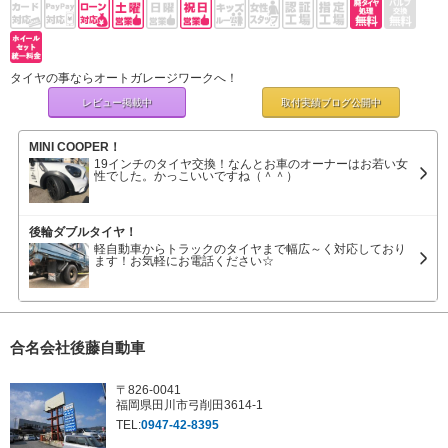
タイヤの事ならオートガレージワークへ！
レビュー掲載中
取付実績ブログ
公開中
MINI COOPER！
19インチのタイヤ交換！なんとお車のオーナーはお若い女
性でした。かっこいいですね（＾＾）
後輪ダブルタイヤ！
軽自動車からトラックのタイヤまで幅広～く対応しており
ます！お気軽にお電話ください☆
合名会社後藤自動車
〒826-0041
福岡県田川市弓削田3614-1
TEL:
0947-42-8395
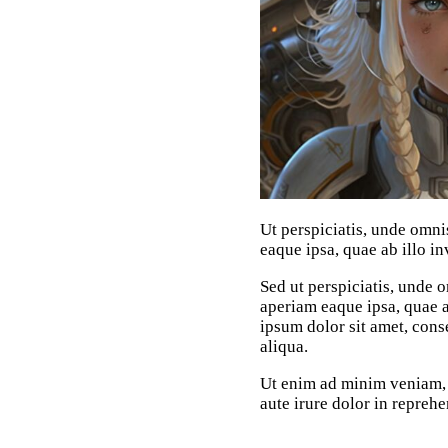
Ut perspiciatis, unde omn
eaque ipsa, quae ab illo in
Sed ut perspiciatis, unde 
aperiam eaque ipsa, quae ab
ipsum dolor sit amet, cons
aliqua.
Ut enim ad minim veniam, 
aute irure dolor in reprehe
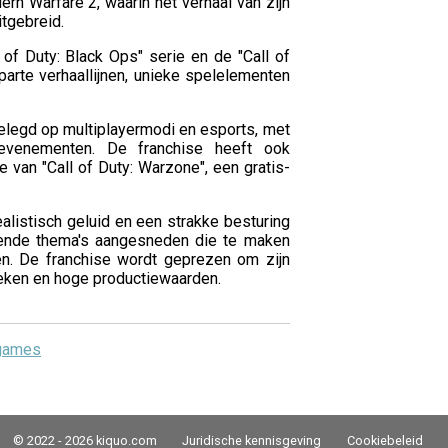
rn Warfare 2, waarin het verhaal van zijn
tgebreid.
 of Duty: Black Ops" serie en de "Call of
arte verhaallijnen, unieke spelelementen
elegd op multiplayermodi en esports, met
 evenementen. De franchise heeft ook
 van "Call of Duty: Warzone", een gratis-
alistisch geluid en een strakke besturing
ende thema's aangesneden die te maken
ten. De franchise wordt geprezen om zijn
eken en hoge productiewaarden.
ogames
© 2022 - 2026 kiquo.com
Juridische kennisgeving
Cookiebeleid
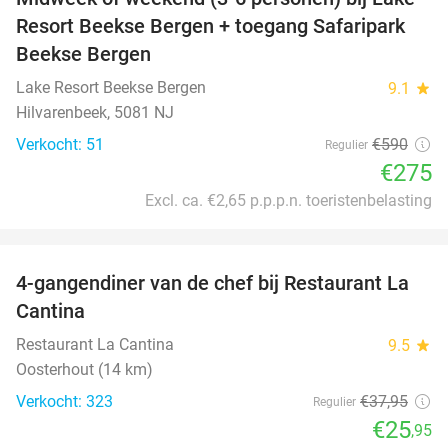
53%
Resort Beekse Bergen + toegang Safaripark
Beekse Bergen
Lake Resort Beekse Bergen
9.1
star
Hilvarenbeek, 5081 NJ
Verkocht: 51
€590
Regulier
€275
Excl. ca. €2,65 p.p.p.n. toeristenbelasting
favorite_border
4-gangendiner van de chef bij Restaurant La
32%
Cantina
Restaurant La Cantina
9.5
star
Oosterhout (14 km)
Verkocht: 323
€37
,95
Regulier
€25
,95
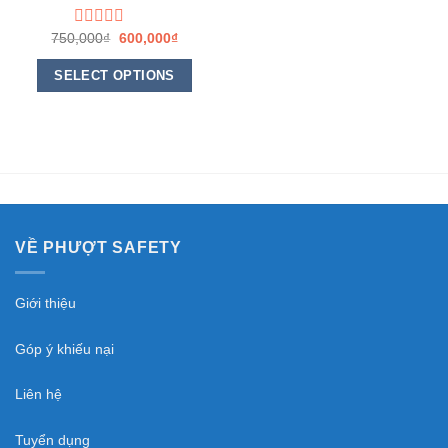
750,000
Rated
₫
600,000
₫
0
out
SELECT OPTIONS
of
5
VỀ PHƯỢT SAFETY
Giới thiệu
Góp ý khiếu nại
Liên hệ
Tuyển dụng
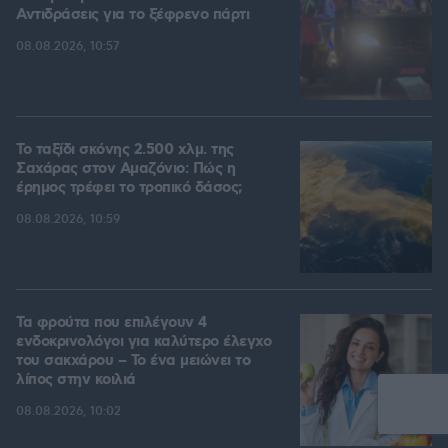
Αντιδράσεις για το ξέφρενο πάρτι
08.08.2026, 10:57
Το ταξίδι σκόνης 2.500 χλμ. της
Σαχάρας στον Αμαζόνιο: Πώς η
έρημος τρέφει το τροπικό δάσος;
08.08.2026, 10:59
Τα φρούτα που επιλέγουν 4
ενδοκρινολόγοι για καλύτερο έλεγχο
του σακχάρου – Το ένα μειώνει το
λίπος στην κοιλιά
08.08.2026, 10:02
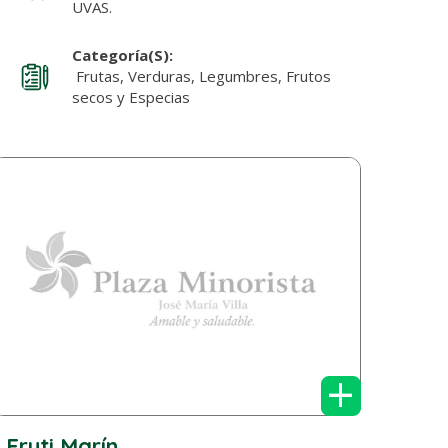
UVAS.
Categoría(s):
Frutas, Verduras, Legumbres, Frutos
secos y Especias
+
Fruti Marín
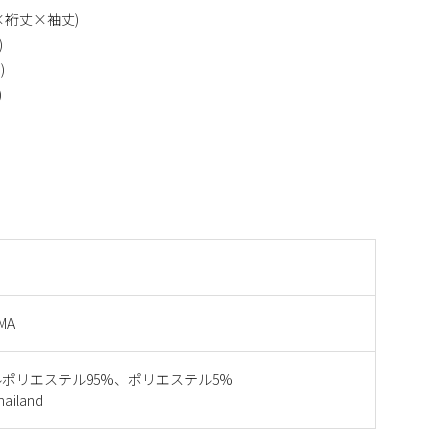
×裄丈×袖丈)
)
)
)
MA
ポリエステル95%、ポリエステル5%
iland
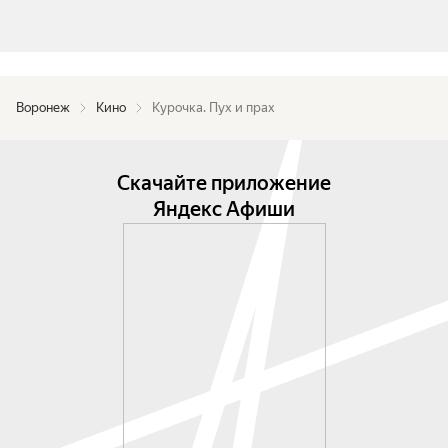
Воронеж
Кино
Курочка. Пух и прах
Скачайте приложение
Яндекс Афиши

------------------------------------

Consegna: Formatta le righe di testo di tutti i record come tabella Markdown con le colonne «N.», per il numero progressivo, e «Testo», per la riga, saltando le righe vuote. Lascia fuori dalla risposta le immagini.

Risultato:
| N. | Testo |
|---|---|
| 1 | タイヤの事ならオートガレージワークへ！ |
| 2 | レビュー掲載中 |
| 3 | 取付実績ブログ |
| 4 | 公開中 |
| 5 | MINI COOPER！ |
| 6 | 19インチのタイヤ交換！なんとお車のオーナーはお若い女 |
| 7 | 性でした。かっこいいですね（＾＾） |
| 8 | 後輪ダブルタイヤ！ |
| 9 | 軽自動車からトラックのタイヤまで幅広～く対応しており |
| 10 | ます！お気軽にお電話ください☆ |
| 11 | 合名会社後藤自動車 |
| 12 | 〒826-0041 |
| 13 | 福岡県田川市弓削田3614-1 |
| 14 | TEL: |
| 15 | 0947-42-8395 |
| 16 | Ut perspiciatis, unde omn |
| 17 | eaque ipsa, quae ab illo in |
| 18 | Sed ut perspiciatis, unde  |
| 19 | aperiam eaque ipsa, quae ab |
| 20 | ipsum dolor sit amet, cons |
| 21 | aliqua. |
| 22 | Ut enim ad minim veniam,  |
| 23 | aute irure dolor in reprehe |
| 24 | rn Warfare 2, waarin het verhaal van zijn |
| 25 | tgebreid. |
| 26 |  of Duty: Black Ops" serie en de "Call of |
| 27 | arte verhaallijnen, unieke spelelementen |
| 28 | elegd op multiplayermodi en esports, met |
| 29 |  evenementen. De franchise heeft ook |
| 30 |  van "Call of Duty: Warzone", een gratis- |
| 31 | alistisch geluid en een strakke besturing |
| 32 | ende thema's aangesneden die te maken |
| 33 | ten. De franchise wordt geprezen om zijn |
| 34 | eken en hoge productiewaarden. |
| 35 | ogames |
| 36 | © 2022 - 2026 kiquo.com |
| 37 | Juridische kennisgeving |
| 38 | Cookiebeleid |
| 39 | 53% |
| 40 | Resort Beekse Bergen + toegang Safaripark |
| 41 | Beekse Bergen |
| 42 | Lake Resort Beekse Bergen |
| 43 | 9.1 |
| 44 | star |
| 45 | Hilvarenbeek, 5081 NJ |
| 46 | Verkocht: 51 |
| 47 | €590 |
| 48 | Regulier |
| 49 | €275 |
| 50 | Excl. ca. €2,65 p.p.p.n. toeristenbelasting |
| 51 | favorite_border |
| 52 | 4-gangendiner van de chef bij Restaurant La |
| 53 | 32% |
| 54 | Cantina |
| 55 | Restaurant La Cantina |
| 56 | 9.5 |
| 57 | star |
| 58 | Oosterhout (14 km) |
| 59 | Verkocht: 323 |
| 60 | €37 |
| 61 | ,95 |
| 62 | Regulier |
| 63 | €25 |
| 64 | ,95 |
| 65 | 750,000 |
| 66 | Rated |
| 67 | ₫ |
| 68 | 600,000 |
| 69 | ₫ |
| 70 | 0 |
| 71 | out |
| 72 | SELECT OPTIONS |
| 73 | of |
| 74 | 5 |
| 75 | VỀ PHƯỢT SAFETY |
| 76 | Giới thiệu |
| 77 | Góp ý khiếu nại |
| 78 | Liên hệ |
| 79 | Tuyển dụng |
| 80 | Αντιδράσεις για το ξέφρενο πάρτι |
| 81 | 08.08.2026, 10:57 |
| 82 | Το ταξίδι σκόνης 2.500 χλμ. της |
| 83 | Σαχάρας στον Αμαζόνιο: Πώς η |
| 84 | έρημος τρέφει το τροπικό δάσος; |
| 85 | 08.08.2026, 10:59 |
| 86 | Τα φρούτα που επιλέγουν 4 |
| 87 | ενδοκρινολόγοι για καλύτερο έλεγχο |
| 88 | του σακχάρου – Το ένα μειώνει το |
| 89 | λίπος στην κοιλιά |
| 90 | 08.08.2026, 10:02 |
| 91 | UVAS. |
| 92 | Categoría(s): |
| 93 | Frutas, Verduras, Legumbres, Frutos |
| 94 | secos y Especias |
| 95 | + |
| 96 | Fruti Marín |
| 97 | ×裄丈×袖丈) |
| 98 | ) |
| 99 | ) |
| 100 | ) |
| 101 | MA |
| 102 | ポリエステル95%、ポリエステル5% |
| 103 | iland |
| 104 | Воронеж |
| 105 | Кино |
| 106 | Курочка. Пух и прах |
| 107 | Скачайте приложение |
| 108 | Яндекс Афиши |